Governor of Baku
- In office 24 March 1882 – 8 January 1888
- Vice Governor: Iosif Benislavsky
- Preceded by: Valeriy Pozen
- Succeeded by: Vladimir Rogge

Personal details
- Born: August 28, 1822 Constantinople, Ottoman Empire
- Died: February 3, 1898 (aged 75) Odessa, Kherson Governorate

= Justus Hübsch von Grossthal =

Imperial Russian noble and military person

Justus Hübsch von Grossthal (Юстин Казимирович Гюбш фон Гросталь, Justus Hübsch v. Großthal) was an Imperial Russian military person of Danish-German descent. He served as governor of Baku Governorate between 1882 and 1888.

== Life ==
He was born on 28 August 1822 to Casimir-Alphonse Hübsch von Grossthal, Danish chargé d’affaires to Constantinople and Catherina Navoni (1782-1869) in Ottoman Empire. The Hübsch family hailed from Denmark, starting as merchants in the Pera neighborhood of Constantinople, then gradually getting involved in diplomacy. They gained "Grossthal" (from großes Tal - Great Valley) thanks to their villa in Büyükdere (literally "Great Valley" in the Turkish) quarter of Constantinople.

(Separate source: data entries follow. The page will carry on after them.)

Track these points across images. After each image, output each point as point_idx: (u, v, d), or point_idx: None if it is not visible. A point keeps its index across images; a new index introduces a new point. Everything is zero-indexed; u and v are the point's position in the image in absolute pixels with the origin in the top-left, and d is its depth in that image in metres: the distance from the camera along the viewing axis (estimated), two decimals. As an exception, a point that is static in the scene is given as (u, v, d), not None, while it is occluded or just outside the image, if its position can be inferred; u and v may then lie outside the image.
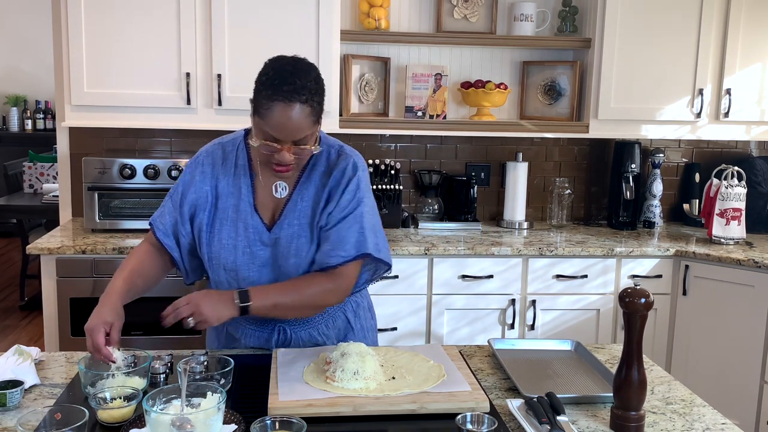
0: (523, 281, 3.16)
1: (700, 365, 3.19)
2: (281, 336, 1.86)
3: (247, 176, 1.79)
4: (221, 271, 1.79)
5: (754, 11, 3.35)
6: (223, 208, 1.78)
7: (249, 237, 1.77)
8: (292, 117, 1.59)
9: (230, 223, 1.77)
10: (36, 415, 1.36)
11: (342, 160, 1.78)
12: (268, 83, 1.61)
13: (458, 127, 3.41)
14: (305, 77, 1.61)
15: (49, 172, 5.61)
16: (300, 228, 1.76)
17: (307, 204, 1.77)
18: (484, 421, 1.42)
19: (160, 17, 3.03)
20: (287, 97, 1.58)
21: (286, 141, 1.62)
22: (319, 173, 1.78)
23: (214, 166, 1.80)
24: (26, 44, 7.76)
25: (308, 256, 1.76)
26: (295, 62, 1.66)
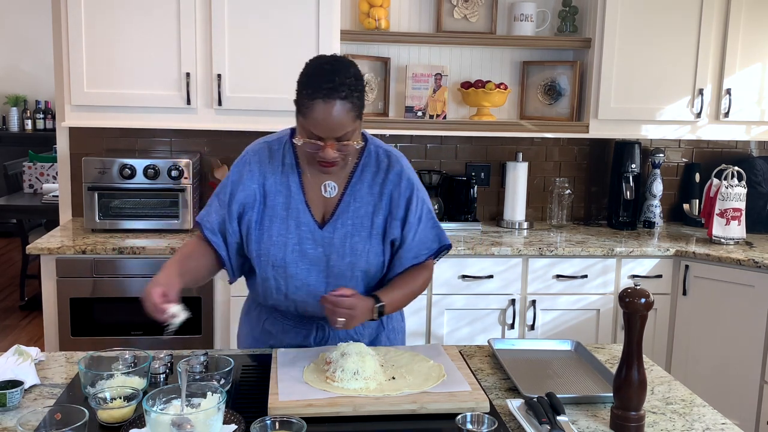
0: (523, 281, 3.16)
1: (700, 365, 3.19)
2: (319, 333, 1.88)
3: (296, 174, 1.81)
4: (269, 268, 1.81)
5: (754, 11, 3.35)
6: (272, 206, 1.80)
7: (300, 234, 1.79)
8: (333, 114, 1.61)
9: (280, 220, 1.79)
10: (36, 415, 1.36)
11: (394, 163, 1.83)
12: (308, 82, 1.64)
13: (458, 127, 3.41)
14: (344, 74, 1.64)
15: (49, 172, 5.61)
16: (354, 227, 1.80)
17: (360, 204, 1.80)
18: (484, 421, 1.42)
19: (160, 17, 3.04)
20: (327, 95, 1.60)
21: (328, 138, 1.64)
22: (370, 174, 1.82)
23: (261, 164, 1.82)
24: (26, 44, 7.76)
25: (363, 255, 1.79)
26: (334, 60, 1.69)
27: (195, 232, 1.91)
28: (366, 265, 1.81)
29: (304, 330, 1.89)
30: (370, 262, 1.81)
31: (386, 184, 1.81)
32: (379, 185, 1.81)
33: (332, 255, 1.79)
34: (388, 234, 1.82)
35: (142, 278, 2.91)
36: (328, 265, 1.80)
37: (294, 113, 1.71)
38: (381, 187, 1.81)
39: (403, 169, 1.83)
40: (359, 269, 1.80)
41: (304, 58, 3.11)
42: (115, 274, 2.91)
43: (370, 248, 1.80)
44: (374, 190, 1.81)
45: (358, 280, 1.82)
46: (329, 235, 1.79)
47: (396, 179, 1.81)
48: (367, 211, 1.80)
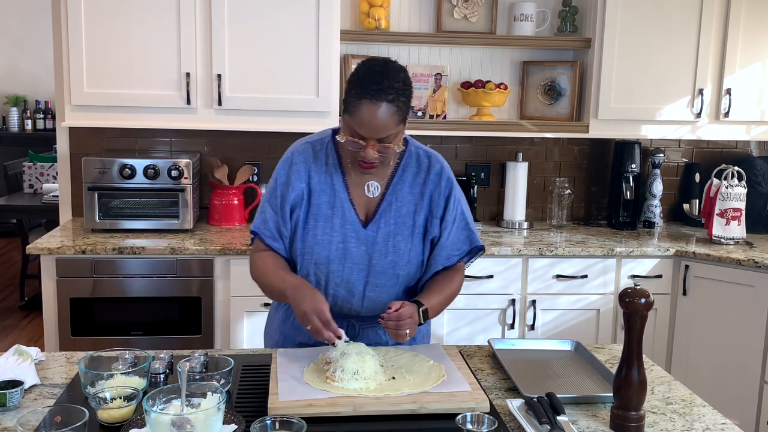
0: (523, 281, 3.16)
1: (700, 365, 3.18)
2: (350, 331, 1.89)
3: (339, 174, 1.84)
4: (311, 266, 1.84)
5: (754, 11, 3.35)
6: (317, 205, 1.83)
7: (345, 233, 1.82)
8: (378, 115, 1.65)
9: (325, 218, 1.82)
10: (36, 415, 1.36)
11: (434, 163, 1.87)
12: (358, 82, 1.67)
13: (458, 127, 3.41)
14: (393, 78, 1.67)
15: (49, 172, 5.61)
16: (396, 227, 1.83)
17: (402, 204, 1.84)
18: (484, 421, 1.42)
19: (160, 17, 3.03)
20: (374, 96, 1.64)
21: (370, 138, 1.68)
22: (411, 174, 1.86)
23: (306, 164, 1.84)
24: (26, 44, 7.76)
25: (405, 254, 1.83)
26: (385, 63, 1.71)
27: (252, 242, 1.93)
28: (407, 264, 1.85)
29: None
30: (411, 261, 1.85)
31: (427, 183, 1.86)
32: (420, 185, 1.86)
33: (375, 254, 1.82)
34: (429, 232, 1.86)
35: (142, 278, 2.91)
36: (369, 264, 1.83)
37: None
38: (422, 187, 1.86)
39: (443, 168, 1.88)
40: (400, 268, 1.84)
41: (304, 58, 3.14)
42: (115, 274, 2.91)
43: (412, 247, 1.85)
44: (415, 190, 1.85)
45: (398, 279, 1.86)
46: (373, 234, 1.83)
47: (436, 179, 1.86)
48: (409, 210, 1.85)
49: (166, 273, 2.93)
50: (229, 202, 3.37)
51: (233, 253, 2.93)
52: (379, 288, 1.85)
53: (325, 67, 3.11)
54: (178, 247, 2.91)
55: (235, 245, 2.95)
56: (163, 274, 2.93)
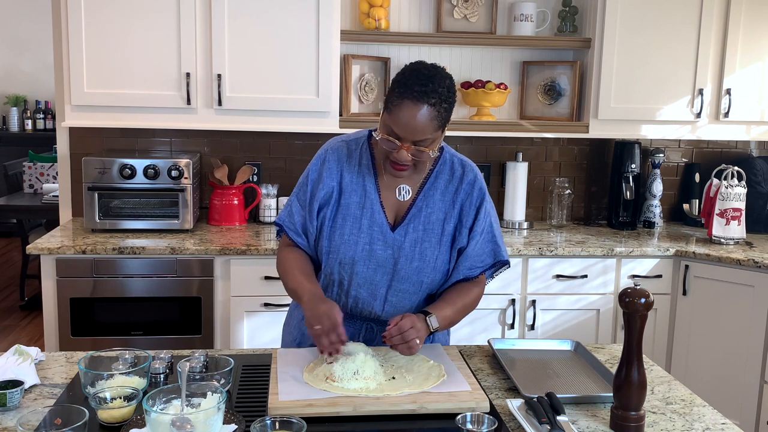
0: (523, 281, 3.16)
1: (700, 365, 3.19)
2: (368, 333, 1.89)
3: (372, 175, 1.83)
4: (336, 266, 1.83)
5: (754, 11, 3.35)
6: (347, 204, 1.82)
7: (372, 234, 1.81)
8: (417, 117, 1.63)
9: (353, 219, 1.81)
10: (36, 415, 1.36)
11: (468, 172, 1.85)
12: (402, 82, 1.66)
13: (458, 127, 3.41)
14: (439, 83, 1.66)
15: (49, 172, 5.61)
16: (425, 233, 1.82)
17: (432, 210, 1.83)
18: (484, 421, 1.42)
19: (160, 17, 3.04)
20: (417, 97, 1.63)
21: (406, 140, 1.66)
22: (444, 181, 1.84)
23: (339, 162, 1.84)
24: (26, 44, 7.76)
25: (431, 261, 1.82)
26: (433, 68, 1.71)
27: (277, 235, 1.93)
28: (432, 271, 1.83)
29: (352, 328, 1.88)
30: (436, 268, 1.83)
31: (459, 192, 1.84)
32: (452, 193, 1.84)
33: (401, 258, 1.81)
34: (457, 242, 1.84)
35: (142, 278, 2.92)
36: (395, 268, 1.82)
37: None
38: (453, 195, 1.84)
39: (477, 178, 1.86)
40: (425, 275, 1.82)
41: (304, 58, 3.15)
42: (115, 274, 2.91)
43: (439, 254, 1.83)
44: (446, 198, 1.84)
45: (422, 286, 1.84)
46: (400, 239, 1.81)
47: (469, 188, 1.84)
48: (439, 217, 1.83)
49: (166, 273, 2.93)
50: (229, 202, 3.37)
51: (233, 253, 2.93)
52: (401, 293, 1.84)
53: (325, 67, 3.11)
54: (178, 247, 2.91)
55: (235, 245, 2.95)
56: (163, 274, 2.93)
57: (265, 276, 2.95)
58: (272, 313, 2.97)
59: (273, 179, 3.54)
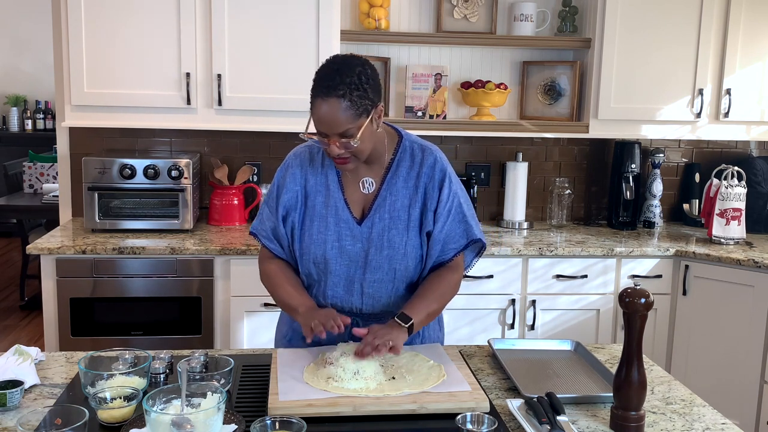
0: (523, 281, 3.16)
1: (700, 365, 3.18)
2: (354, 327, 1.87)
3: (335, 173, 1.86)
4: (311, 266, 1.87)
5: (754, 11, 3.35)
6: (312, 206, 1.86)
7: (339, 231, 1.83)
8: (330, 111, 1.67)
9: (320, 218, 1.85)
10: (36, 415, 1.36)
11: (427, 156, 1.87)
12: (315, 80, 1.71)
13: (458, 127, 3.41)
14: (346, 73, 1.68)
15: (49, 172, 5.61)
16: (391, 221, 1.84)
17: (396, 198, 1.85)
18: (484, 421, 1.42)
19: (160, 17, 3.03)
20: (325, 93, 1.67)
21: (331, 134, 1.69)
22: (405, 168, 1.87)
23: (302, 167, 1.88)
24: (26, 44, 7.76)
25: (401, 248, 1.84)
26: (342, 59, 1.73)
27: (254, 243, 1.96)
28: (403, 257, 1.84)
29: None
30: (407, 254, 1.85)
31: (421, 176, 1.86)
32: (414, 179, 1.86)
33: (370, 249, 1.83)
34: (424, 225, 1.86)
35: (142, 278, 2.91)
36: (366, 260, 1.84)
37: None
38: (416, 180, 1.86)
39: (437, 160, 1.87)
40: (396, 262, 1.84)
41: (304, 58, 3.15)
42: (115, 274, 2.91)
43: (408, 240, 1.84)
44: (409, 184, 1.86)
45: (395, 273, 1.85)
46: (367, 230, 1.84)
47: (429, 171, 1.86)
48: (403, 204, 1.85)
49: (166, 273, 2.93)
50: (229, 202, 3.37)
51: (233, 253, 2.93)
52: (377, 284, 1.86)
53: (325, 67, 3.11)
54: (178, 247, 2.91)
55: (235, 245, 2.95)
56: (163, 274, 2.93)
57: (265, 276, 2.95)
58: (272, 313, 2.97)
59: (273, 179, 3.53)
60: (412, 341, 1.93)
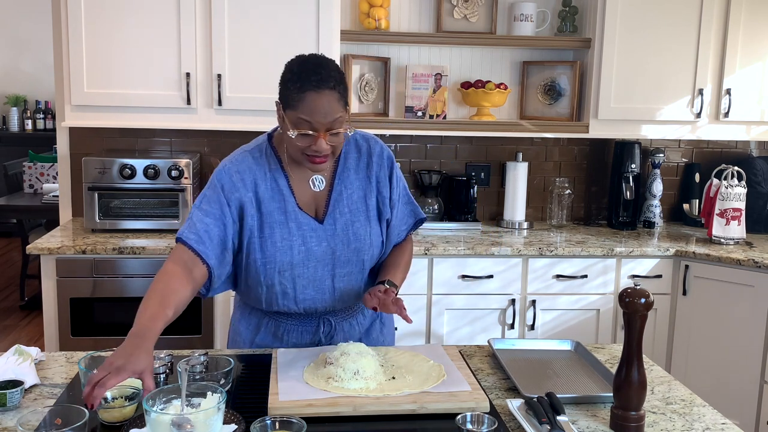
0: (523, 281, 3.16)
1: (700, 365, 3.18)
2: (326, 327, 1.90)
3: (283, 178, 1.82)
4: (275, 275, 1.80)
5: (754, 11, 3.35)
6: (269, 212, 1.79)
7: (304, 234, 1.81)
8: (325, 103, 1.67)
9: (279, 225, 1.80)
10: (36, 415, 1.36)
11: (373, 145, 1.89)
12: (295, 78, 1.70)
13: (458, 127, 3.41)
14: (329, 67, 1.71)
15: (49, 172, 5.61)
16: (351, 214, 1.84)
17: (352, 190, 1.85)
18: (484, 421, 1.42)
19: (160, 17, 3.04)
20: (316, 86, 1.66)
21: (320, 128, 1.68)
22: (353, 159, 1.87)
23: (250, 172, 1.80)
24: (26, 44, 7.76)
25: (366, 239, 1.85)
26: (315, 57, 1.76)
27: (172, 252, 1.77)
28: (370, 247, 1.86)
29: (310, 326, 1.89)
30: (373, 244, 1.86)
31: (371, 166, 1.87)
32: (365, 169, 1.87)
33: (337, 246, 1.82)
34: (383, 213, 1.88)
35: (142, 278, 2.91)
36: (333, 257, 1.83)
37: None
38: (366, 170, 1.87)
39: (383, 149, 1.90)
40: (364, 253, 1.85)
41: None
42: (115, 274, 2.91)
43: (371, 230, 1.86)
44: (360, 175, 1.86)
45: (364, 264, 1.86)
46: (331, 227, 1.82)
47: (379, 160, 1.88)
48: (360, 195, 1.86)
49: (166, 273, 2.92)
50: (229, 202, 3.36)
51: (233, 253, 2.93)
52: (347, 277, 1.86)
53: (325, 67, 3.11)
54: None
55: (235, 245, 2.95)
56: (163, 274, 2.92)
57: (265, 276, 2.95)
58: (272, 313, 2.97)
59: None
60: (372, 320, 2.00)
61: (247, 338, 1.94)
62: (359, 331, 1.95)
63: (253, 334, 1.93)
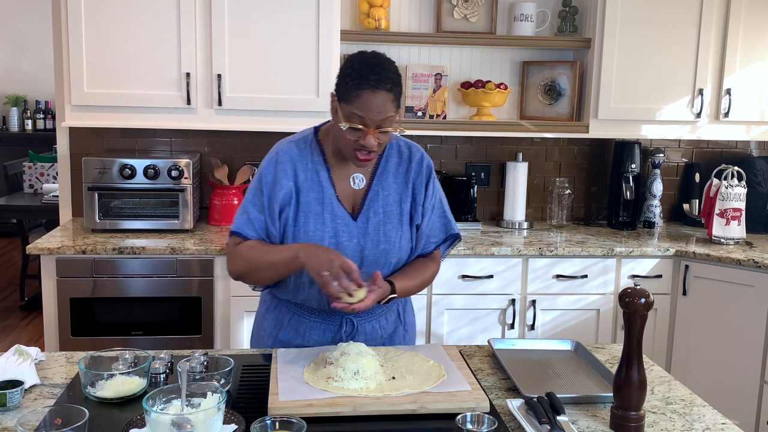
0: (523, 281, 3.16)
1: (700, 365, 3.18)
2: (348, 327, 1.90)
3: (325, 170, 1.87)
4: None
5: (754, 11, 3.35)
6: (306, 202, 1.84)
7: (336, 227, 1.83)
8: (379, 102, 1.71)
9: (315, 215, 1.84)
10: (36, 415, 1.36)
11: (415, 152, 1.93)
12: (355, 75, 1.72)
13: (458, 127, 3.41)
14: (389, 69, 1.75)
15: (49, 172, 5.61)
16: (385, 215, 1.87)
17: (388, 193, 1.89)
18: (484, 421, 1.42)
19: (160, 17, 3.04)
20: (374, 86, 1.71)
21: (371, 125, 1.72)
22: (393, 164, 1.91)
23: (292, 162, 1.86)
24: (26, 44, 7.76)
25: (396, 242, 1.87)
26: (376, 56, 1.78)
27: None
28: (398, 251, 1.87)
29: (333, 325, 1.90)
30: (402, 248, 1.88)
31: (410, 172, 1.91)
32: (404, 174, 1.91)
33: (367, 244, 1.84)
34: (414, 219, 1.91)
35: (142, 278, 2.91)
36: (362, 255, 1.84)
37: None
38: (405, 175, 1.91)
39: (423, 157, 1.94)
40: (392, 255, 1.86)
41: (304, 58, 3.15)
42: (115, 274, 2.91)
43: (402, 234, 1.88)
44: (399, 179, 1.90)
45: (390, 267, 1.88)
46: (363, 225, 1.85)
47: (418, 167, 1.92)
48: (395, 198, 1.89)
49: (166, 273, 2.93)
50: (229, 202, 3.37)
51: (233, 253, 2.92)
52: None
53: (325, 67, 3.11)
54: (178, 247, 2.91)
55: (235, 245, 2.95)
56: (163, 274, 2.93)
57: (265, 276, 2.95)
58: (272, 313, 2.97)
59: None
60: (396, 326, 1.98)
61: (271, 334, 1.96)
62: (381, 335, 1.94)
63: (276, 329, 1.95)
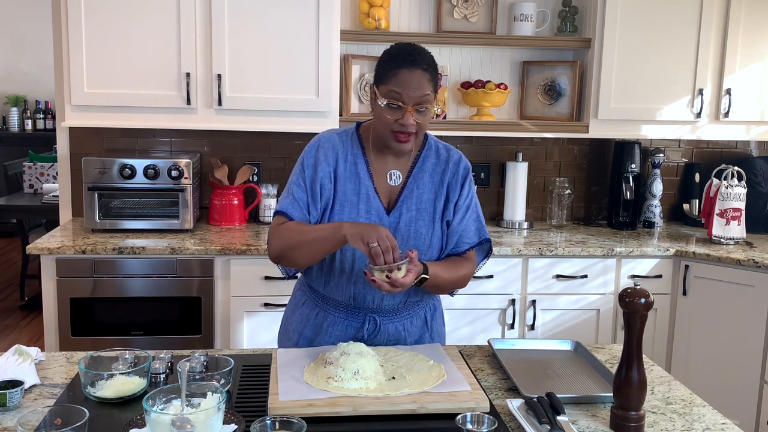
0: (523, 281, 3.16)
1: (700, 365, 3.19)
2: (371, 325, 1.90)
3: (363, 162, 1.89)
4: (337, 252, 1.85)
5: (754, 11, 3.35)
6: (343, 191, 1.87)
7: (370, 218, 1.86)
8: (415, 78, 1.76)
9: (350, 205, 1.86)
10: (36, 415, 1.36)
11: (453, 154, 1.96)
12: (391, 59, 1.80)
13: (458, 127, 3.41)
14: (424, 53, 1.81)
15: (49, 172, 5.61)
16: (418, 213, 1.89)
17: (423, 191, 1.91)
18: (484, 421, 1.42)
19: (160, 17, 3.04)
20: (411, 64, 1.77)
21: (409, 102, 1.76)
22: (431, 164, 1.93)
23: (333, 150, 1.89)
24: (26, 44, 7.76)
25: (426, 239, 1.89)
26: (411, 44, 1.84)
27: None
28: (429, 249, 1.89)
29: (356, 322, 1.90)
30: (432, 246, 1.89)
31: (446, 172, 1.93)
32: (440, 174, 1.93)
33: (397, 239, 1.84)
34: (446, 216, 1.92)
35: (142, 278, 2.91)
36: None
37: None
38: (441, 175, 1.93)
39: (461, 158, 1.97)
40: (422, 252, 1.86)
41: (304, 58, 3.15)
42: (115, 274, 2.91)
43: (433, 232, 1.89)
44: (435, 179, 1.92)
45: None
46: (395, 220, 1.87)
47: (454, 168, 1.94)
48: (429, 197, 1.91)
49: (166, 273, 2.93)
50: (229, 202, 3.37)
51: (233, 253, 2.93)
52: None
53: (325, 67, 3.11)
54: (178, 247, 2.91)
55: (235, 245, 2.95)
56: (163, 274, 2.93)
57: (265, 276, 2.95)
58: (272, 313, 2.97)
59: (273, 179, 3.54)
60: (422, 333, 1.97)
61: (298, 329, 1.98)
62: (405, 338, 1.94)
63: (303, 326, 1.97)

He started as officer of the Imperial Russian army on 10 August 1844. He reached the rank of colonel in 1848 and participated in the Hungarian campaign later in 1849. Having participated in the Caucasian War in 1860 with success, he transferred to Odessa Military District in 1865. He was promoted to major-general in 1877 and was transferred to Baku in 1879.

He was appointed as governor of Baku Governorate on 24 March 1882 and served there until 8 January 1888. During his governorate he tried to subdue robber bands in Quba uyezd with limited success. He died on 3 February 1898, in Odessa.

== Family ==
He was married to Ecaterina Barbu from Știrbei family on 1 August 1851 in Bucharest. However their children died young and Ecaterina died in 1854. Justus later married to a Frenchwoman Adèle Fonton on 17 February 1857. She died on 24 December 1881.